Visiting during the off season at the end of June has huge advantages. We practically never saw any tourists during our whole stay there. Now of course the water taxi’s, the small pangas and the larger commercial catamaran and trimarans that ferry tourists back and forth from Vallarta come and go on a daily basis but 99% of those tourists that arrive never leave the beach. During our stay in Yelapa we hiked the Tuito river on two occasions up to the water fall. On both occasions we had the whole river to ourselves. The only things we really had to share the trail with were the the local flora and fauna. Huge numbers of Ants ply the trail during the rainy season so when ever you stop to take a break it is best to look down and make sure you are not standing on a pile of ants. You will also spot if you pay attention numerous varieties of frogs.


Rainy season equates to flowers and you will find a multitude of flowers and orchids such as pictured below during the rainy season in Yelapa. Especially while hiking the Tuito river.
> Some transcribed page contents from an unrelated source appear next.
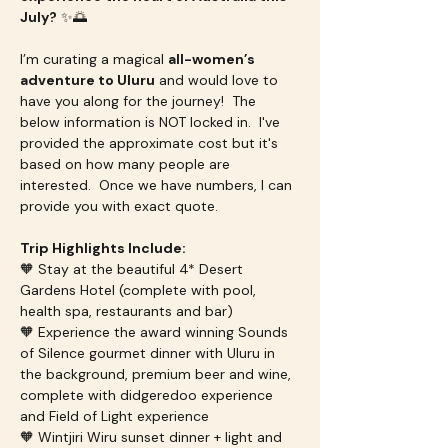
July?
 ✨🌅
I’m curating a magical 
all-women’s 
adventure to Uluru
 and would love to 
have you along for the journey!  The 
below information is NOT locked in.  I've 
provided the approximate cost but it's 
based on how many people are 
interested.  Once we have numbers, I can 
provide you with exact quote. 
Trip Highlights Include:
🧡 Stay at the beautiful 4* Desert 
Gardens Hotel (complete with pool, 
health spa, restaurants and bar)
🧡 Experience the award winning Sounds 
of Silence gourmet dinner with Uluru in 
the background, premium beer and wine, 
complete with didgeredoo experience 
and Field of Light experience
🧡 Wintjiri Wiru sunset dinner + light and 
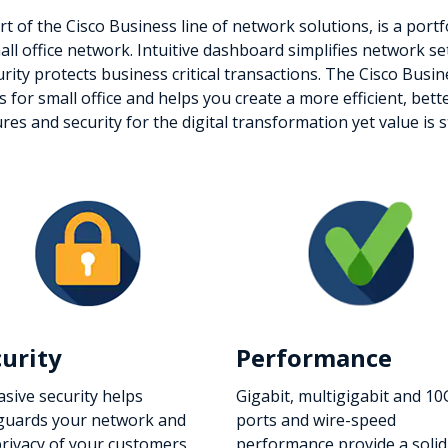
t of the Cisco Business line of network solutions, is a port
small office network. Intuitive dashboard simplifies network 
urity protects business critical transactions. The Cisco Busi
es for small office and helps you create a more efficient, b
 and security for the digital transformation yet value is sti
curity
Performance
asive security helps
Gigabit, multigigabit and 10
guards your network and
ports and wire-speed
privacy of your customers.
performance provide a solid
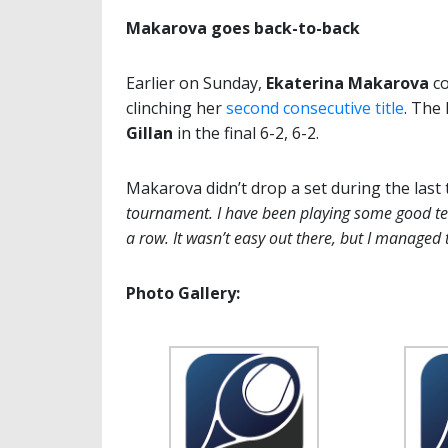
Makarova goes back-to-back
Earlier on Sunday,
Ekaterina Makarova
co
clinching her
second consecutive title
. The
Gillan
in the final 6-2, 6-2.
Makarova didn’t drop a set during the last
tournament. I have been playing some good tenn
a row. It wasn’t easy out there, but I managed 
Photo Gallery:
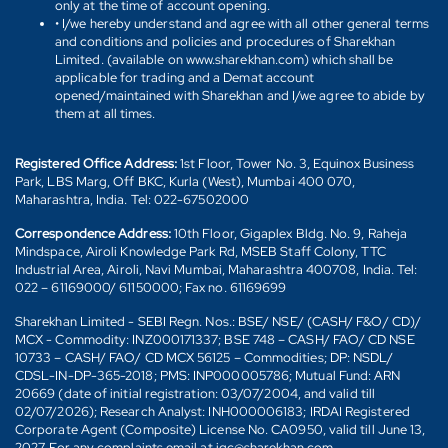
only at the time of account opening.
• I/we hereby understand and agree with all other general terms
and conditions and policies and procedures of Sharekhan
Limited. (available on www.sharekhan.com) which shall be
applicable for trading and a Demat account
opened/maintained with Sharekhan and I/we agree to abide by
them at all times.
Registered Office Address:
1st Floor, Tower No. 3, Equinox Business
Park, LBS Marg, Off BKC, Kurla (West), Mumbai 400 070,
Maharashtra, India. Tel: 022-67502000
Correspondence Address:
10th Floor, Gigaplex Bldg. No. 9, Raheja
Mindspace, Airoli Knowledge Park Rd, MSEB Staff Colony, TTC
Industrial Area, Airoli, Navi Mumbai, Maharashtra 400708, India. Tel:
022 – 61169000/ 61150000; Fax no. 61169699
Sharekhan Limited - SEBI Regn. Nos.: BSE/ NSE/ (CASH/ F&O/ CD)/
MCX - Commodity: INZ000171337; BSE 748 – CASH/ FAO/ CD NSE
10733 – CASH/ FAO/ CD MCX 56125 – Commodities; DP: NSDL/
CDSL-IN-DP-365-2018; PMS: INP000005786; Mutual Fund: ARN
20669 (date of initial registration: 03/07/2004, and valid till
02/07/2026); Research Analyst: INH000006183; IRDAI Registered
Corporate Agent (Composite) License No. CA0950, valid till June 13,
2027. For any complaints email at igc@sharekhan.com.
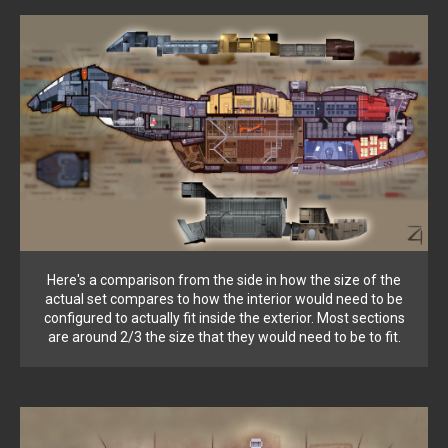
Here's a comparison from the side in how the size of the
actual set compares to how the interior would need to be
configured to actually fit inside the exterior. Most sections
are around 2/3 the size that they would need to be to fit.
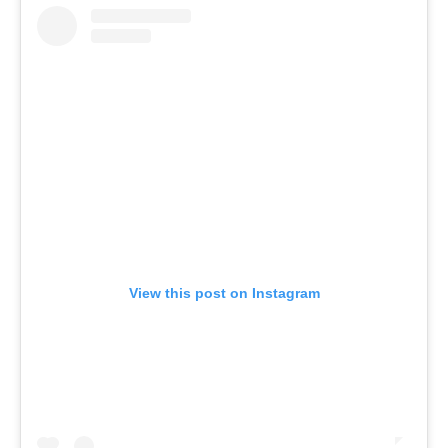
View this post on Instagram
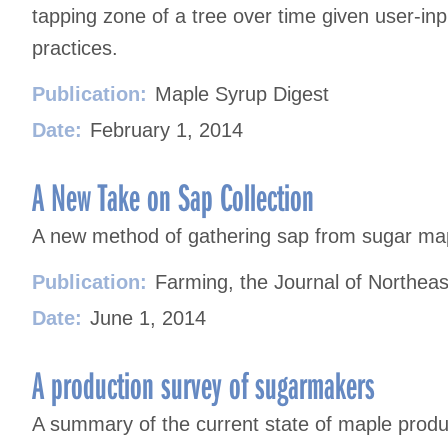
tapping zone of a tree over time given user-inp
practices.
Publication:
Maple Syrup Digest
Date:
February 1, 2014
A New Take on Sap Collection
A new method of gathering sap from sugar mapl
Publication:
Farming, the Journal of Northeas
Date:
June 1, 2014
A production survey of sugarmakers
A summary of the current state of maple prod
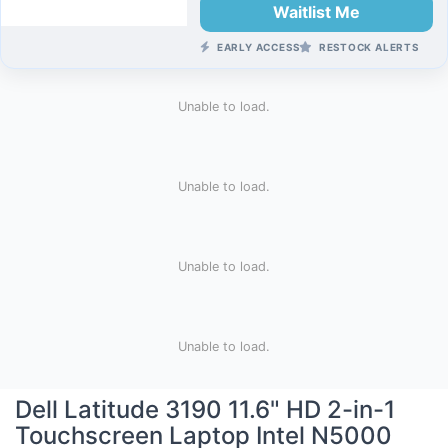
Waitlist Me
EARLY ACCESS
RESTOCK ALERTS
Unable to load.
Unable to load.
Unable to load.
Unable to load.
Dell Latitude 3190 11.6" HD 2-in-1
Touchscreen Laptop Intel N5000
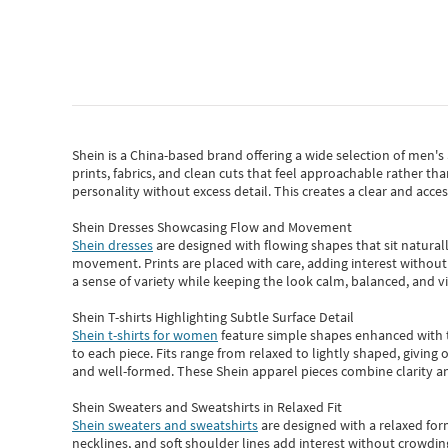
Shein
is a China-based brand offering a wide selection of men'
prints, fabrics, and clean cuts that feel approachable rather th
personality without excess detail. This creates a clear and acc
Shein Dresses Showcasing Flow and Movement
Shein dresses
are designed with flowing shapes that sit naturall
movement. Prints are placed with care, adding interest without 
a sense of variety while keeping the look calm, balanced, and vi
Shein T-shirts Highlighting Subtle Surface Detail
Shein t-shirts for women
feature simple shapes enhanced with th
to each piece. Fits range from relaxed to lightly shaped, giving 
and well-formed. These
Shein apparel
pieces combine clarity a
Shein Sweaters and Sweatshirts in Relaxed Fit
Shein sweaters and sweatshirts
are designed with a relaxed for
necklines, and soft shoulder lines add interest without crowding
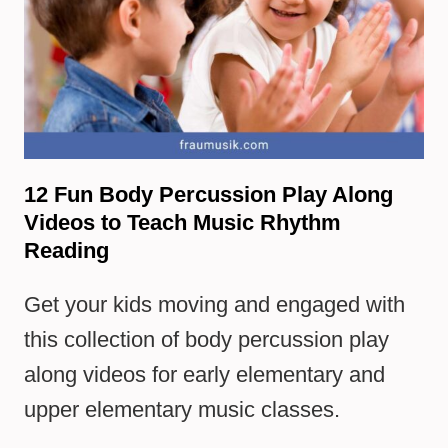
12 Fun Body Percussion Play Along
Videos to Teach Music Rhythm
Reading
Get your kids moving and engaged with
this collection of body percussion play
along videos for early elementary and
upper elementary music classes.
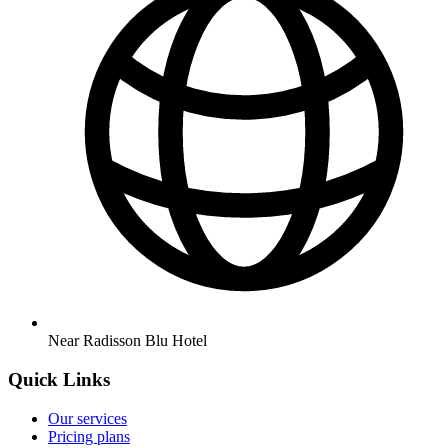
Near Radisson Blu Hotel
Quick Links
Our services
Pricing plans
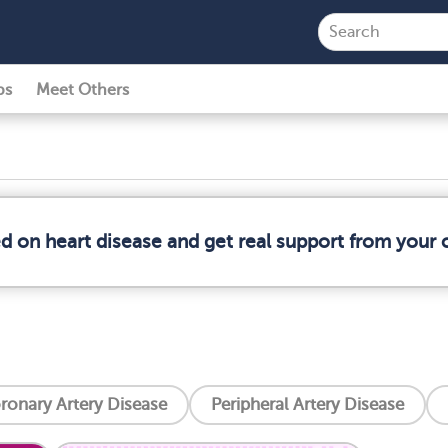
ps
Meet Others
ed on heart disease and get real support from your
ronary Artery Disease
Peripheral Artery Disease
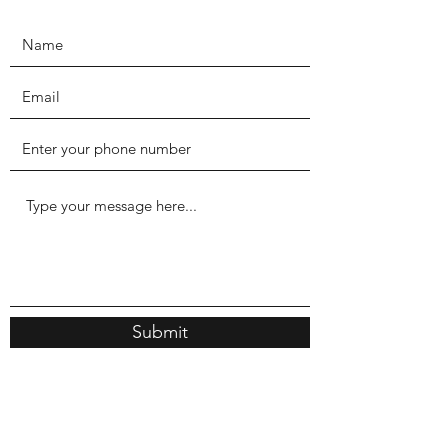
Submit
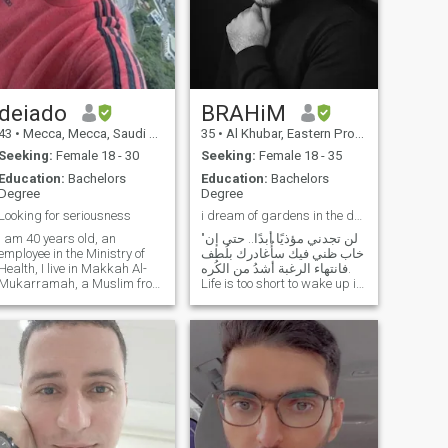
deiado
BRAHiM
43
•
Mecca, Mecca, Saudi Arabia
35
•
Al Khubar, Eastern Province, Saudi Arabia
Seeking:
Female 18 - 30
Seeking:
Female 18 - 35
Education:
Bachelors
Education:
Bachelors
Degree
Degree
Looking for seriousness
i dream of gardens in the desert sand .....
I am 40 years old, an
"لن تجدني مؤذيًا أبدًا.. حتى إن
employee in the Ministry of
خاب ظني فيك سأُغادرك بلُطف
Health, I live in Makkah Al-
فانتهاء الرغبة أشدُ من الكُره.
Mukarramah, a Muslim from
Life is too short to wake up in
a conservative family, I live
the morning with regrets, so
with my mother. I like to play
love the people who treat you
sports, I'm a Taekwondo
right, forget about the ones
player, and I also play soccer
who don't, and believe that
and volleyball. My
everything
personality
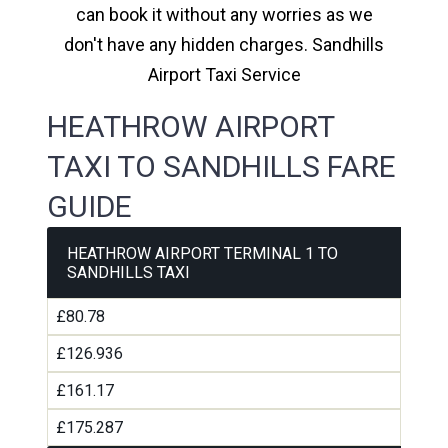
can book it without any worries as we
don't have any hidden charges. Sandhills
Airport Taxi Service
HEATHROW AIRPORT
TAXI TO SANDHILLS FARE
GUIDE
HEATHROW AIRPORT TERMINAL 1 TO
SANDHILLS TAXI
£80.78
£126.936
£161.17
£175.287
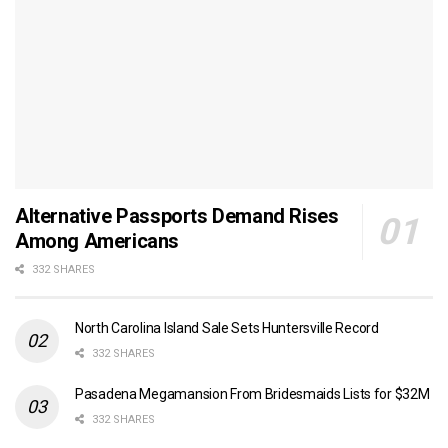
Alternative Passports Demand Rises
Among Americans
332 SHARES
North Carolina Island Sale Sets Huntersville Record
332 SHARES
Pasadena Megamansion From Bridesmaids Lists for $32M
332 SHARES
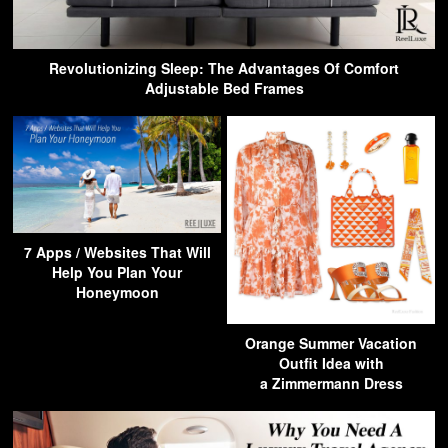
Revolutionizing Sleep: The Advantages Of Comfort
Adjustable Bed Frames
7 Apps / Websites That Will
Help You Plan Your
Honeymoon
Orange Summer Vacation
Outfit Idea with
a Zimmermann Dress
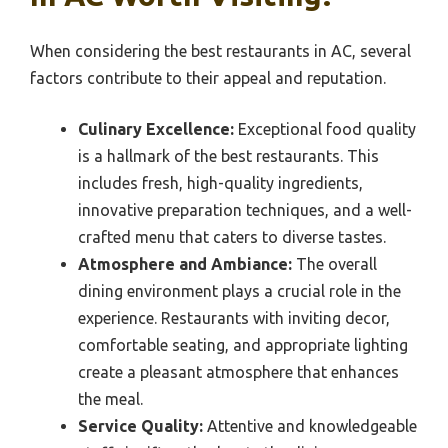
When considering the best restaurants in AC, several
factors contribute to their appeal and reputation.
Culinary Excellence:
Exceptional food quality
is a hallmark of the best restaurants. This
includes fresh, high-quality ingredients,
innovative preparation techniques, and a well-
crafted menu that caters to diverse tastes.
Atmosphere and Ambiance:
The overall
dining environment plays a crucial role in the
experience. Restaurants with inviting decor,
comfortable seating, and appropriate lighting
create a pleasant atmosphere that enhances
the meal.
Service Quality:
Attentive and knowledgeable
To find the waterfall on the Tuito river simply start hiking the path on the south side of the river. You will know you are close when the path takes you over the river twice. When you return to the southern bank of the river you will start a shortelevation gain on the trail. Towards the top of this climb you will see a wooden gate with a large whole in it and etched into the gate the words Waterfall. If you are not right next to the gate you will not see the writing. The first time we hiked it we actually passed the gate and the next time the trail crossed the river we hiked down river to get to the waterfall. Once you pass through the gate follow the path. There will be one fork in the path, bear right and the trail will take you to a staircase leading to the falls.